However, if I read the file in python and print to standard out, I get encoding errors unless I use 'latin-1'. I've even tried to use the encoding from the default stream, assuming it inherited from the terminal. This clearly isn't right as I would need the encoding from the stream on the remote end of the pipe(which I don't have).
>>> f = open("foo.txt", "rb")
>>> data = f.read(530)
>>> import sys
>>> sys.stdout.write(data.decode(sys.stdout.encoding))
As expected, the error produced is based on random data not following the UTF8 encoding standard :
>>> sys.stdout.write(data.decode(sys.stdout.encoding))
Traceback (most recent call last):
File "<stdin>", line 1, in <module>
UnicodeDecodeError: 'utf-8' codec can't decode byte 0xb1 in position 0: invalid start byte
So, its picking up the UTF-8 from LANG(?) and apply it, but it simply has an encoding issue and fails.
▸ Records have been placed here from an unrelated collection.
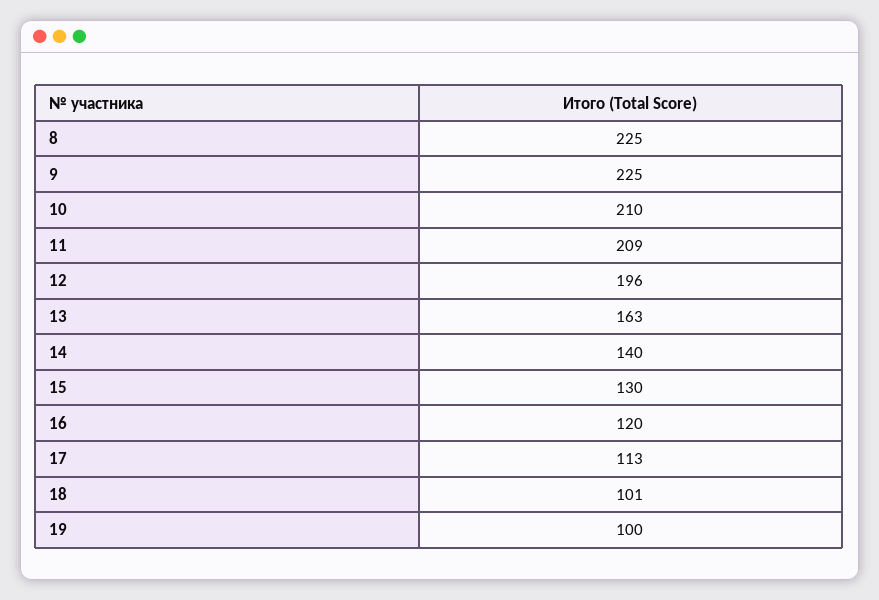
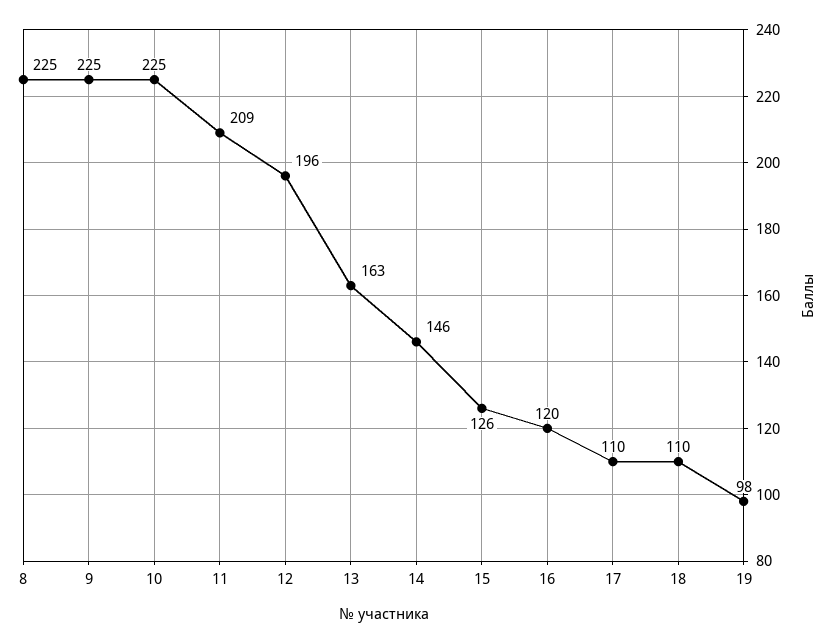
10: 210 -> 225
14: 140 -> 146
15: 130 -> 126
17: 113 -> 110
18: 101 -> 110
19: 100 -> 98

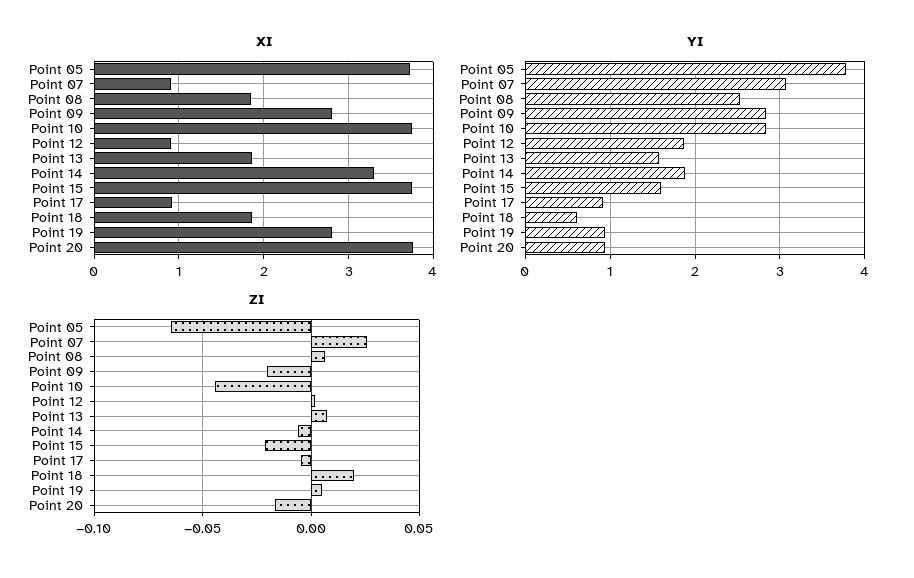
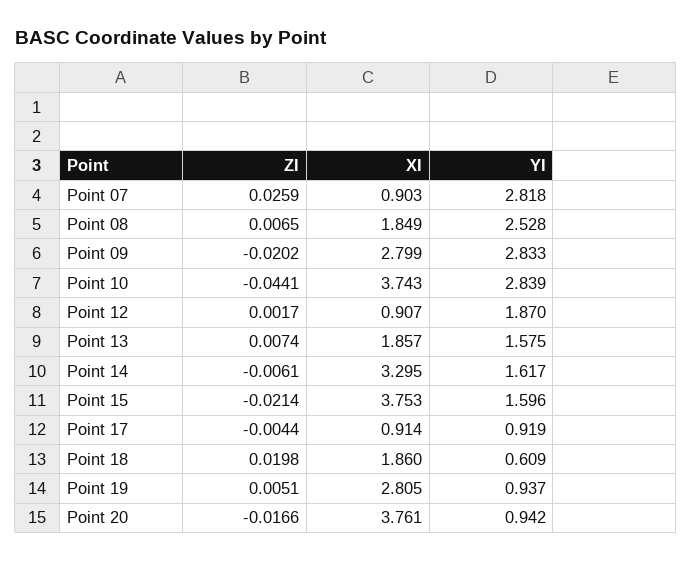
XI, Point 05: 3.7 -> none
YI, Point 05: 3.8 -> none
YI, Point 07: 3.1 -> 2.818
YI, Point 14: 1.9 -> 1.617
ZI, Point 05: -0.065 -> none

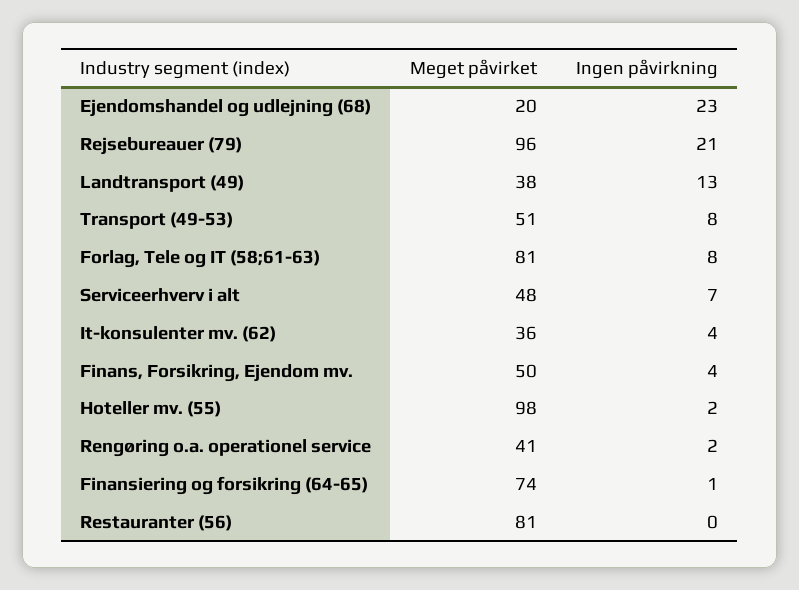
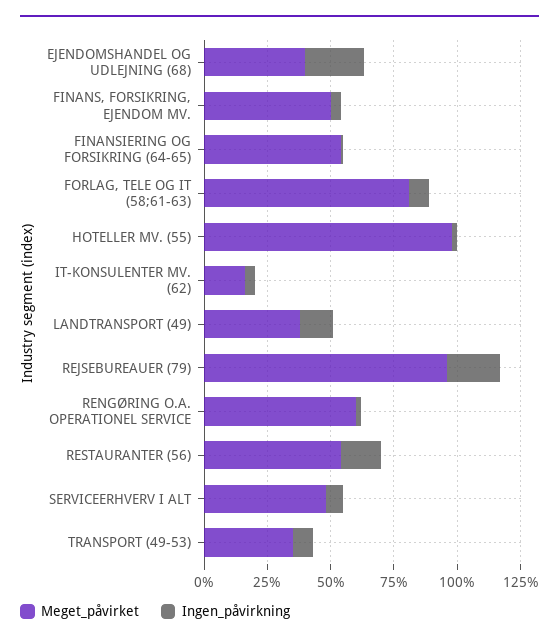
Meget påvirket, Ejendomshandel og udlejning (68): 20 -> 40
Meget påvirket, Transport (49-53): 51 -> 35
Meget påvirket, It-konsulenter mv. (62): 36 -> 15
Meget påvirket, Rengøring o.a. operationel service: 41 -> 60
Meget påvirket, Finansiering og forsikring (64-65): 74 -> 55
Meget påvirket, Restauranter (56): 81 -> 55
Ingen påvirkning, Restauranter (56): 0 -> 15

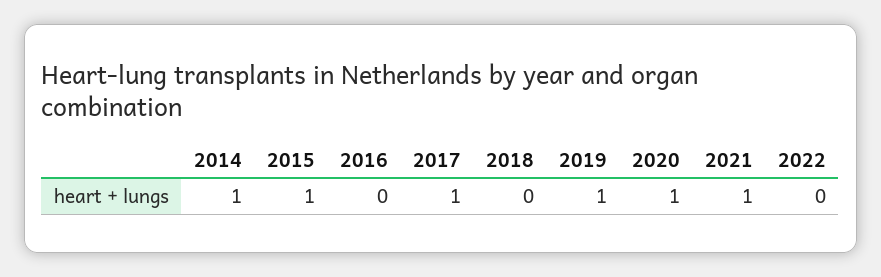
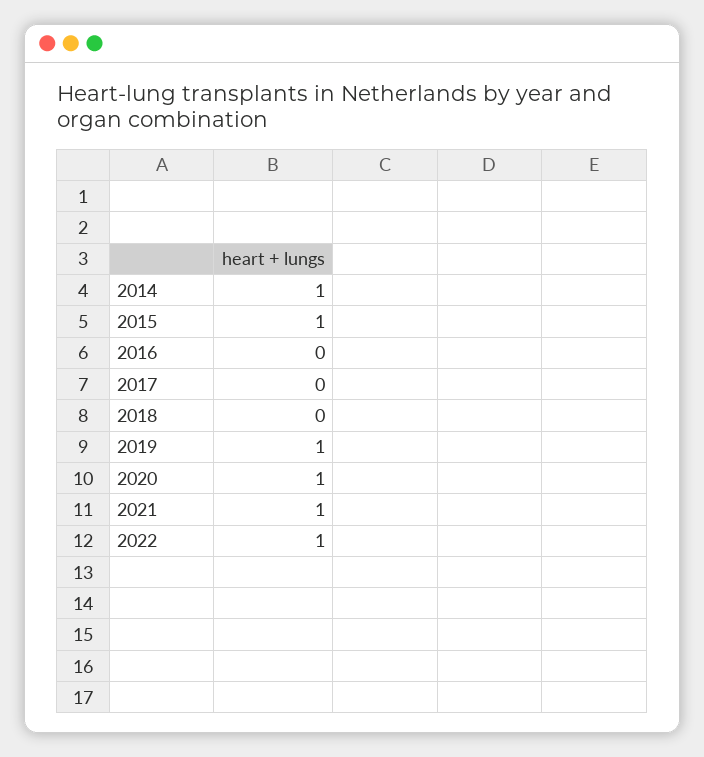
2017: 1 -> 0
2022: 0 -> 1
If I explicitly use "latin-1" I get something similar, but it isn't the same as the terminal either.
sys.stdout.write(data.decode('latin-1'))
Yields (notional example -- not actual text) :
©7yIº*ø^Mÿ*Ig«áEIt±.Q ÈyT?æsÎ_%v1DÎú¹×,sÛÐûóÜun¢$&6YuApÁ¼pnòàJð
So, the question is... how do I read the terminal settings so I can use them to decode and reproduce exactly what would have appeared on the terminal?
I've checked out these other questions : Why does Python print unicode characters when the default encoding is ASCII? and Convert bytes to a Python string and they cover some parts, but I'm not understanding the interaction with the shell/bash/etc.
EDIT (Answer Evaluation):
Using errors="replace" gets me close. os.write duplicates the output of cat. The difference seems to be based on how error characters are clumped together, so the difference isn't really important.
EDIT EDIT (Actual Solution) : In the end, I apparently need to read the locale / remote encoding from the original machine so I can send it across, then interpret the bytes as that encoding, then transcode to the local machine encoding, then display. The project wasn't well thought through in this sense as I am not sent the remote information and I clearly need it. I ended up using this (for the current build as it gets rid of the errors) :
sys.stdout.write(data.decode('utf-8', errors='replace'))
sys.stdout.flush()
EDITs ( cleared up text of question to focus on actual topic )